◆ **Task description**: Give the number of lines in the material below that hold "sustava", and nothing besides.

◆ **Data provided**:

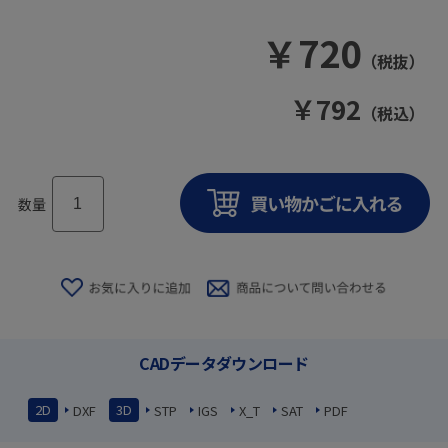
￥
720
（税抜）
￥
792
（税込）
数量
CADデータダウンロード
2D
3D
DXF
STP
IGS
X_T
SAT
PDF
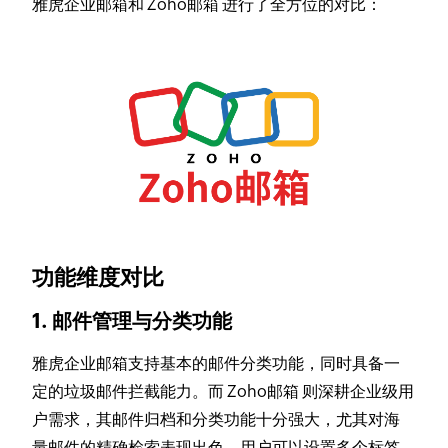
雅虎企业邮箱和 Zoho邮箱 进行了全方位的对比：
功能维度对比
1. 邮件管理与分类功能
雅虎企业邮箱支持基本的邮件分类功能，同时具备一
定的垃圾邮件拦截能力。而 Zoho邮箱 则深耕企业级用
户需求，其邮件归档和分类功能十分强大，尤其对海
量邮件的精确检索表现出色，用户可以设置多个标签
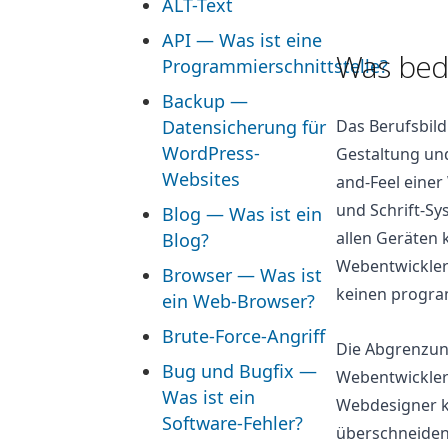
ALT-Text
API — Was ist eine
Was bed
Programmierschnittstelle?
Backup —
Datensicherung für
Das Berufsbild
WordPress-
Gestaltung un
Websites
and-Feel einer
und Schrift-Sy
Blog — Was ist ein
allen Geräten 
Blog?
Webentwickler 
Browser — Was ist
keinen progra
ein Web-Browser?
Brute-Force-Angriff
Die Abgrenzung
Bug und Bugfix —
Webentwickler
Was ist ein
Webdesigner ko
Software-Fehler?
überschneiden 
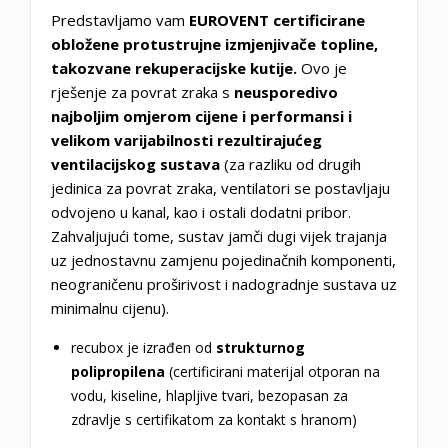
Predstavljamo vam
EUROVENT certificirane
obložene protustrujne izmjenjivače topline,
takozvane rekuperacijske kutije.
Ovo je
rješenje za povrat zraka s
neusporedivo
najboljim omjerom cijene i performansi i
velikom varijabilnosti rezultirajućeg
ventilacijskog sustava
(za razliku od drugih
jedinica za povrat zraka, ventilatori se postavljaju
odvojeno u kanal, kao i ostali dodatni pribor.
Zahvaljujući tome, sustav jamči dugi vijek trajanja
uz jednostavnu zamjenu pojedinačnih komponenti,
neograničenu proširivost i nadogradnje sustava uz
minimalnu cijenu).
recubox je izrađen od
strukturnog
polipropilena
(certificirani materijal otporan na
vodu, kiseline, hlapljive tvari, bezopasan za
zdravlje s certifikatom za kontakt s hranom)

◆ **Solution for this task**: 2